Ein Urologe aus Wolfsburg wurde von der Braunschweiger Staatsanwaltschaft wegen 323 vorsätzlich falsch gestellter Diagnosen angeklagt. Wie die Behörde am Freitag laut einer Meldung der Nachrichtenagentur AFP mitteilte, habe der Mediziner unter anderem elf Privatpatienten zu teuren Folgebehandlungen „verleitet“. Die Staatsanwaltschaft geht demnach davon aus, dass der 61-jährige Arzt aus Wolfsburg zwischen 2005 und 2011 in insgesamt 323 Fällen absichtlich falsche Diagnosen gestellt hat. Eine Sprecherin sagte am Freitag, dass die Anklage gegen den Arzt nun nach dreijährigen Ermittlungen unter anderem wegen Körperverletzung mit Todesfolge erhoben worden sei.

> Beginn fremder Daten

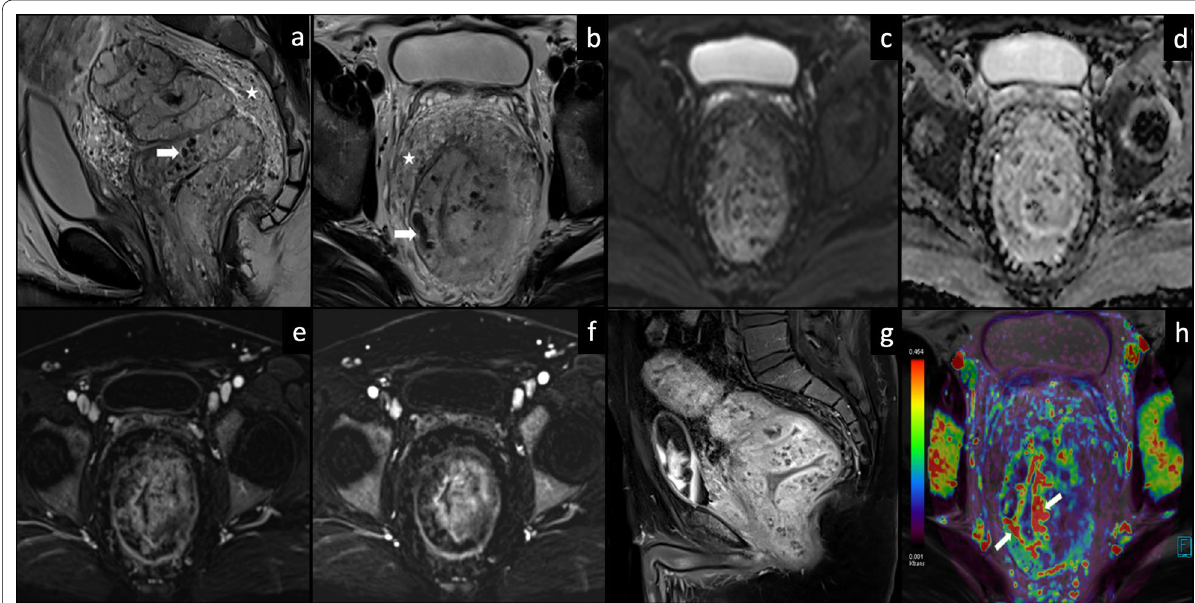
Fig. 2 The sagittal ( a ) and axial ( b ) T2W MR images show diffuse thickening in the wall of the rectosigmoid colon characterized by increased signal intensity. The hypointense serpiginous areas represent dilated tortuous venous structures (thick arrows), and multiple round hypointense foci represent phleboliths. The mesorectal fascia has increased heterogonous signal intensity (asterisk). The lesion does not show diffusion-restriction on DWI ( c ) and ADC map ( d ). The lesion does not show prominent early or late contrast enhancement on the axial dynamic contrast-enhanced T1W images ( e , f ). However, the sagittal delayed contrast enhancement image ( g ) reveals that the lesion has heterogonous diffuse contrast enhancement ( g ). Overall, the lesion shows decreased perfusion ( e ) interspersed with highly perfused areas consistent with the dilated venous structures (arrows) ( h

Nicht vorhandene Nierensteine behandelt

Wie es heißt, sei der Mediziner aufgefallen, da er deutlich häufiger Nierensteineund Gallensteinebei seinen Patienten feststellte als andere Urologen. Bereits 2011 wurden seine Praxisräume durchsucht. Einige Patienten wunderten sich zudem über die Diagnosen, als sie sich eine gegenteilige Zweitmeinung eingeholt hatten. Für die Krankenkassen soll der Schaden bei über 100.000 Euro liegen. Des weiteren soll er bei insgesamt elf Patienten unter anderem nicht vorhandene Nierensteine behandelt und unnötige Blasenspiegelungen vorgenommen haben. Die Staatsanwaltschaft nimmt an, dass es bei einer solchen Spiegelung Komplikationen gegeben habe und der Patient gestorben sei. „Aus Sicht der Staatsanwaltschaft ist der Arzt für den Todesfall verantwortlich, denn ohne die falsche Diagnose hätte der Patient nicht in den Eingriff eingewilligt.“ Der Angeklagte darf seit 2011 nicht mehr als selbständiger Arzt arbeiten.

Anklage auch gegen beteiligten Narkosearzt

Die Staatsanwaltschaft klagte den Mediziner darüber hinaus auch wegen Betrugs an. Den Angaben zufolge waren dem Schritt aufwändige Ermittlungsarbeiten vorausgegangen. So mussten nach der Durchsuchung der Praxis des Beschuldigten im Jahr 2011 wegen der komplexen medizinischen Thematik zunächst 18 Sachverständigengutachten für die Anklage eingeholt werden. Da nach ihrer Auffassung aufgrund der Vorspiegelung falscher Fakten keine wirksame Behandlungseinwilligung vorlag, klagte die Staatsanwaltschaft den Beschuldigten wegen gefährlicher Körperverletzung an. Neben dem Urologen klagte die Staatsanwaltschaft im Fall des verstorbenen Patienten nach eigenen Angaben auch einen Narkosearzt an, der an der Behandlung beteiligt war.

Aufsehenerregender Fall in den Niederlanden

Fehldiagnosen - auch absichtliche - sind leider keine große Ausnahme. Ein aufsehenerregender Fall war der eines niederländischen Neurologen, der auch in verschiedenen Kliniken in Deutschland praktizierte. Im vorvergangen Jahr wurde ihm vorgeworfen, mehr als 200 Patienten falsch diagnostiziert und behandelt zu haben. Dem „Skandalarzt“, Horrorarzt“ oder „Dr. Frankenstein“, wie der niederländische Mediziner von Medien betitelt wurde, wurden unter anderem unerlaubte Obduktionen und Gehirn-OPs sowie das absichtliche Fälschen von Testergebnissen und Vortäuschen von schweren Diagnosen unterstellt. Aus der niederländischen Politik wurde damals die Forderung nach einer internationalen schwarzen Liste laut.